バ : はい。私は「重い」という意味の名前がついていますが、さほど重くはありません。
イ : 不思議ですね。
バ : 実はこの「重い」というのは、アルカリ土類金属の中で密度が高く重いのでこの名がついたんです。
イ : そうなんですか。要するに、アルカリ土類金属の中では重いけど、ほかの類の金属と比べるとあまり重くないということですか。
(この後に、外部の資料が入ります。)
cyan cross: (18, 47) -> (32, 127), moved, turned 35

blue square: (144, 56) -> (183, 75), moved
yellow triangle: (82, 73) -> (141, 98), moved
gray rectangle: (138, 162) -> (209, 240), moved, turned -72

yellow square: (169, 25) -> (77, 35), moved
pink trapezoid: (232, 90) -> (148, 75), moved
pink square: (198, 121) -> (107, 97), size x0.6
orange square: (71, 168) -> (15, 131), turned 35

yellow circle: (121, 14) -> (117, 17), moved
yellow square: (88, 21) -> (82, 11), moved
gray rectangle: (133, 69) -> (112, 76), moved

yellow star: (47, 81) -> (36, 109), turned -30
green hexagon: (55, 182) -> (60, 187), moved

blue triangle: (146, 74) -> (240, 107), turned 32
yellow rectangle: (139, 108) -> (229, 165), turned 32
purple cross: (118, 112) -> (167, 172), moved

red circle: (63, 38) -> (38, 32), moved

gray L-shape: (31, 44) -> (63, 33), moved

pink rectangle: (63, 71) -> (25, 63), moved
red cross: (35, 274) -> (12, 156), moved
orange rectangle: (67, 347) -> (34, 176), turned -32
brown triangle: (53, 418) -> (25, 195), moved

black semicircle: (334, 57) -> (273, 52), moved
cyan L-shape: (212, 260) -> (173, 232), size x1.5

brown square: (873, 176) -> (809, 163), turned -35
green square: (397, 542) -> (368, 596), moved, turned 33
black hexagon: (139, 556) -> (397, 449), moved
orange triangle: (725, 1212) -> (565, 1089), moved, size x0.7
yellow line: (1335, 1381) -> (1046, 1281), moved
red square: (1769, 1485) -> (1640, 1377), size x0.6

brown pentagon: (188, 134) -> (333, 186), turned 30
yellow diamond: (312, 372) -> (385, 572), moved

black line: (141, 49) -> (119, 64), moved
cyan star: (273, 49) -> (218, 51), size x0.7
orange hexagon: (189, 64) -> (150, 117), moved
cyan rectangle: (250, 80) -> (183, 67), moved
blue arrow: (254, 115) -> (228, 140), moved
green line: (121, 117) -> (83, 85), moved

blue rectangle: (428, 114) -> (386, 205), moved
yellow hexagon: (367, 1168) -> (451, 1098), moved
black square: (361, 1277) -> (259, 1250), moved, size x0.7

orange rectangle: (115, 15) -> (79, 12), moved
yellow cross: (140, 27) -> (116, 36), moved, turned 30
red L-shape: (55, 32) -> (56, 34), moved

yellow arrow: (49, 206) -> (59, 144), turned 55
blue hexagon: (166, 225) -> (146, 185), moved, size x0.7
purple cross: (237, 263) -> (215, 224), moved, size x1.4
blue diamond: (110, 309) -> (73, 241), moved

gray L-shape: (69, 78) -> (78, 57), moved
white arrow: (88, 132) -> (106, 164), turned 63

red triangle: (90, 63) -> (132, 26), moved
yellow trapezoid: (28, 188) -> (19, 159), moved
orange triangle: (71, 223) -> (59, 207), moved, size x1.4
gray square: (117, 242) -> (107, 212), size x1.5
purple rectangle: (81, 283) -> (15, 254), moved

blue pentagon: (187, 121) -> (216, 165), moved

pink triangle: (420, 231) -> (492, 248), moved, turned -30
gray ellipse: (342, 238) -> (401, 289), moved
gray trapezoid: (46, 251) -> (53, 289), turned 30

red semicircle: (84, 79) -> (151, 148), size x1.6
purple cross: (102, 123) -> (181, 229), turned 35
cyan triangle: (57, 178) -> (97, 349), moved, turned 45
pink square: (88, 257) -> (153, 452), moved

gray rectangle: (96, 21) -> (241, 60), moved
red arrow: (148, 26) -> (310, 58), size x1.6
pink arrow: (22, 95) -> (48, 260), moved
バ : はい。でも、それは単体の話で、化合物は大半が重いんです。
イ : それは不思議ですね。
バ : その化合物の中でも一番身近な化合物は、さっきも説明されていました硫酸バリウムです。
イ : 有名なあれですよね。
バ : そうです。みなさんはレントゲン用の造影剤を飲んだことはありますか?
イ : 私は検診のときに飲みました。まずかったです。
バ : 味はともかくとして、硫酸バリウムのX線を透過しない性質を利用して、消化管の様子を見ることができるのです。
イ : 他には何かありますか?
バ : 掘穿泥水としての利用がありますね。掘穿泥水とは、硫酸バリウムの「泥」(懸濁液)です。油井の掘削時に出る破砕した岩石屑を、それよりも比重が重いこの液体で浮き上がらせ、穴から取り除きます。。
イ : おお。すごいですね。他にも便利な化合物は?
バ : 残念なことに他は毒ばかりです。
イ : そうなんですか。では最後に一言お願いします。
バ : 人には得手不得手があるんです。自分の得手不得手を見極めてがんばっていきましょ~。
イ : ありがとうございました。

以上、バリウム氏とのインタビューでした。


他にもバリウムは、バリウムゲッターやYBCOの超伝導体などに使われています。